Saved entries:
>>>
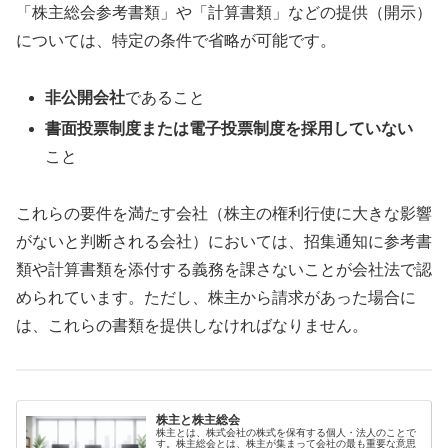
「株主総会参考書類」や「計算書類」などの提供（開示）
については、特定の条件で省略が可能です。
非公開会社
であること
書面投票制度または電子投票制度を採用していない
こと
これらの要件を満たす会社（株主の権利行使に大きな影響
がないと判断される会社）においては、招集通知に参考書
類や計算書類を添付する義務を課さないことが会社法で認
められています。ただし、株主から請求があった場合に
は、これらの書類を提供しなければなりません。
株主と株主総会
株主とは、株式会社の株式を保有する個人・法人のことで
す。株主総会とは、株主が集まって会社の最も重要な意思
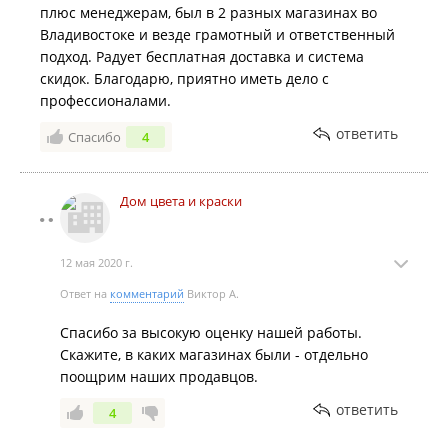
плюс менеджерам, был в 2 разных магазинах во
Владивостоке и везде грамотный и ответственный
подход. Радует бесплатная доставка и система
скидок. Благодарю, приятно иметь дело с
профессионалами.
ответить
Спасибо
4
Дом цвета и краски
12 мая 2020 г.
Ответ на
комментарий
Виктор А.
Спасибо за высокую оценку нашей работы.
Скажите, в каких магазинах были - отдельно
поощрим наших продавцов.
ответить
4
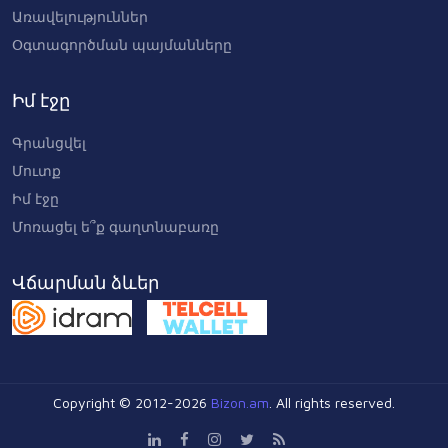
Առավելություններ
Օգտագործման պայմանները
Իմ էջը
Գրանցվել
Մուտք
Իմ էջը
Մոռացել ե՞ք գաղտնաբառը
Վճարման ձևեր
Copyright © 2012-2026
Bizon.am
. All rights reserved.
<<<
>>>
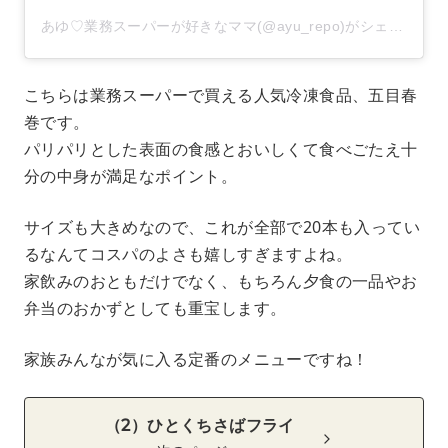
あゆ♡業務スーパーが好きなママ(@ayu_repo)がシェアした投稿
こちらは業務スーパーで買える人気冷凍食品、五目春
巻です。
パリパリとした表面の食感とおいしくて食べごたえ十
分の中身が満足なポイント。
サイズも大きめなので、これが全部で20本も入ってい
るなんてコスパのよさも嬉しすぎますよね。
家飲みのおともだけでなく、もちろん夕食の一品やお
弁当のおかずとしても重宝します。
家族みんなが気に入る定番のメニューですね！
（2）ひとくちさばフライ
<<<
**To-do item:**
Gather every line in the saved entries that contains the string "Спасибо", and copy each of those lines in full. Case counts.

**Task solution:**
Спасибо
Спасибо за высокую оценку нашей работы.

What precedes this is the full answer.